Why ULIPs are not a great investment

By Morningstar |  04-02-21 | 

The Union Budget 2021 brought about a significant change in the taxation aspect of ULIPs. With the doing away of the tax-free nature of the maturity amount, they are bound to lose a bit of sheen.

Registered Investment Adviser Dev Ashish throws more light on this issue. Here are his thoughts.

Where ULIPs scored over equity funds.

A ULIP is an acronym for Unit Linked Insurance Plan. It is a product offered by life insurance firms, that combines insurance coverage and investment exposure.

ULIPs began to gain prominence after the reintroduction of long-term capital gains (LTCG) tax on investments in equity and equity-linked instruments. For many years, gains on equity investments held over a year were free from capital gains tax. Union Budget 2018 introduced a 10% LTCG on equity, for gains above Rs 1 lakh.

Let’s say you invested Rs 1 lakh and it earned you 12% per annum. After 20 years, the value of your investment would be Rs 9.64 lakh. Once you take away the LTCG, the amount you receive will be Rs 8.88 lakh. Which effectively brings down the CAGR from 12% to 11.54%.

To get a better perspective, let’s look at the impact of LTCG on an investment of Rs 50 lakh. That amount will become Rs 8.5 crore after 25 years, with a CAGR of 12%. Once LTCG comes into the picture, the amount drops to Rs 7.7 crore (CAGR: 11.56%). A difference of almost Rs 80 lakh.

• **Material**
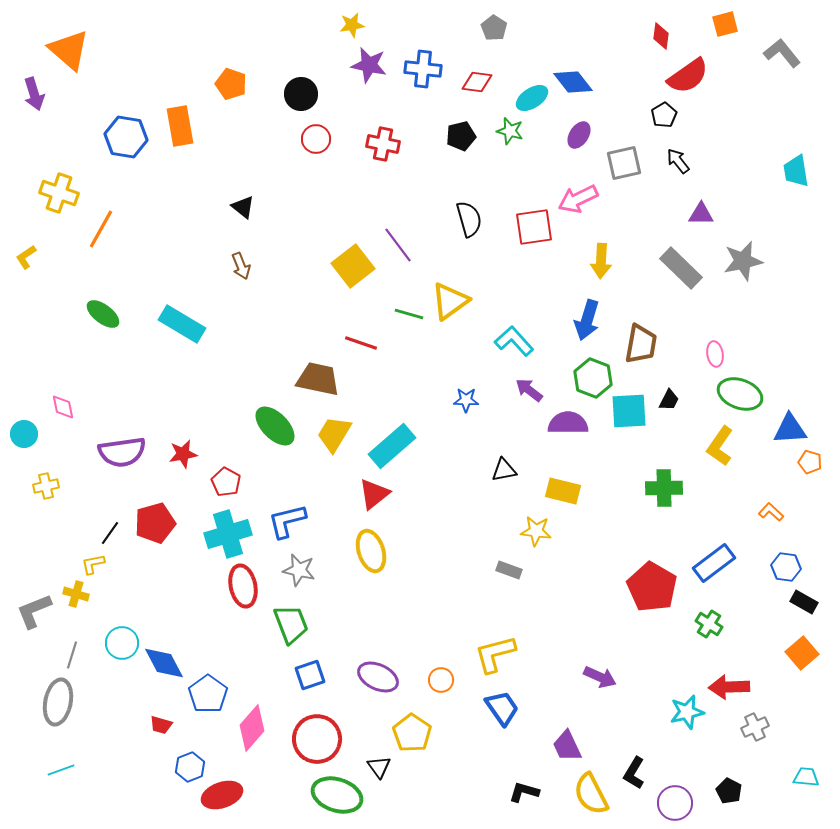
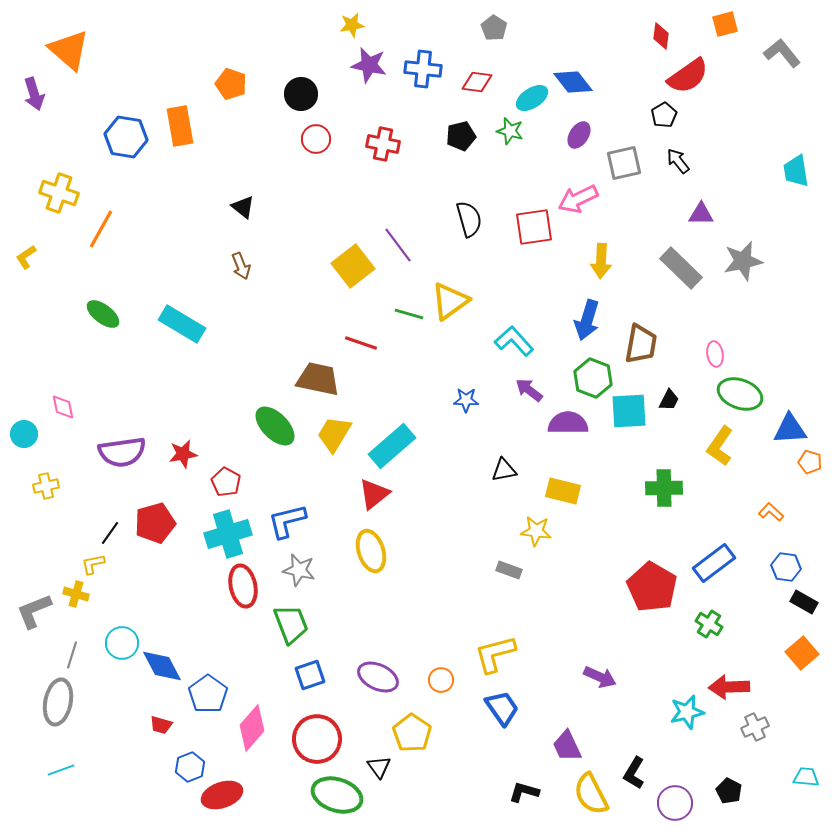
blue diamond at (164, 663): moved 2 px left, 3 px down
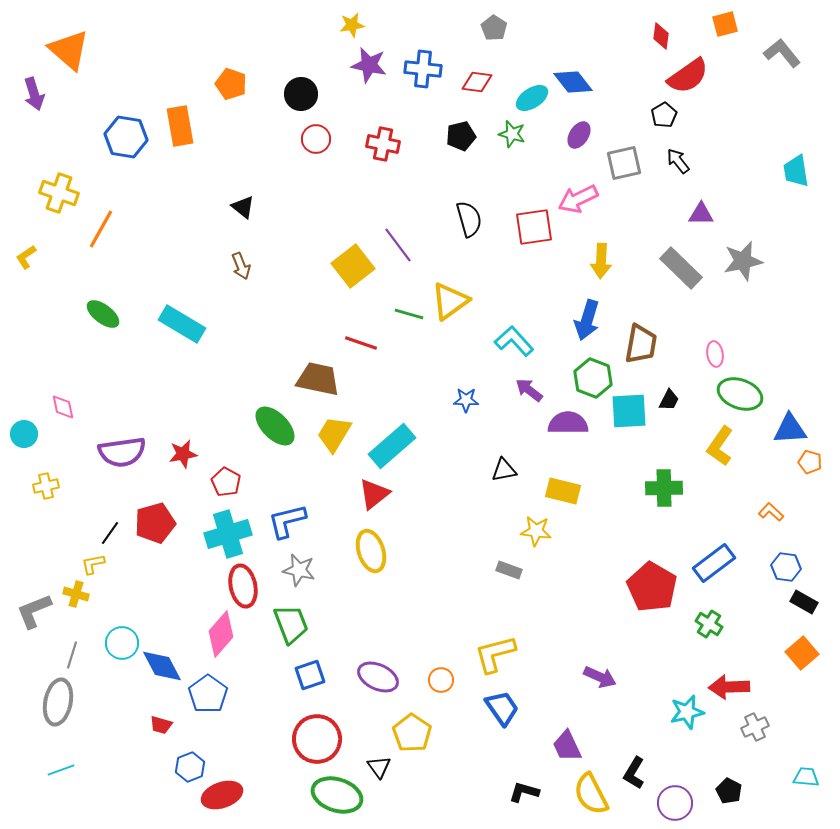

• **Instruction 1**
Copy the ULIP article from "Registered Investment Adviser" up to and including "12% to 11.54%.", replacing each "LTCG" with "long-term gains tax".
• **Instruction 2**
Extend the ULIP article, picking up after its final sentence.

• **Answer 1**
Registered Investment Adviser Dev Ashish throws more light on this issue. Here are his thoughts.

Where ULIPs scored over equity funds.

A ULIP is an acronym for Unit Linked Insurance Plan. It is a product offered by life insurance firms, that combines insurance coverage and investment exposure.

ULIPs began to gain prominence after the reintroduction of long-term capital gains (long-term gains tax) tax on investments in equity and equity-linked instruments. For many years, gains on equity investments held over a year were free from capital gains tax. Union Budget 2018 introduced a 10% long-term gains tax on equity, for gains above Rs 1 lakh.

Let’s say you invested Rs 1 lakh and it earned you 12% per annum. After 20 years, the value of your investment would be Rs 9.64 lakh. Once you take away the long-term gains tax, the amount you receive will be Rs 8.88 lakh. Which effectively brings down the CAGR from 12% to 11.54%.

• **Answer 2**
Now the ground is even.

Union Budget 2021 declared that ULIPs will be taxed just like mutual funds, if the annual premium exceeds Rs 2.5 lakh. The maturity proceeds in such a case, will no longer be tax free but subject to tax in a similar way that mutual funds are taxed. As a result, they no longer offer the tax arbitrage.

DO NOTE. Only the gains on maturity amount of ULIPs, arising from redeeming the units of ULIPs with a premium of or above Rs 2.5 lakh would be taxed. However, there will be no tax if exit is due to death of ULIP policyholder.

Why was this done?

ULIPs are hybrid products that combine insurance and investment in equity and debt. But they have primarily been sold as equity investment products in the past. After equity was subject to tax in 2018, ULIPs had an undue advantage in the form of exemption under Section 10(10D).

To avail of this tax arbitrage, many high net worth individuals were attracted to this tax-free status over the last few years and began investing in equity via the ULIP route. This way, they were exempt from capital gains tax. With the tax exemption pulled out, ULIPs are no longer that attractive.

This will also curb mis-selling to some extent. ULIPs have been aggressively sold (or pushed) on the premise of combining investment with insurance, ‘claimed’ equity-like returns and tax-free status (till now). But very few ULIP agents or banks were honest enough to explain the full details and actual return profile of ULIPs. With no tax-free maturity benefit, at least one part of the sales pitch is correctly handled.

Should you consider ULIPs?

I have long maintained, and never wavered, that individuals should not mix insurance with investments. This includes ULIPs, endowment plans and moneyback policies.

If an individual gets a proper term insurance coverage, ULIPs serve no purpose as insurance products. I find them to be opaque and poorly performing investment vehicles. Not to mention expensive, as one ends up paying lakhs of rupees in annual premium.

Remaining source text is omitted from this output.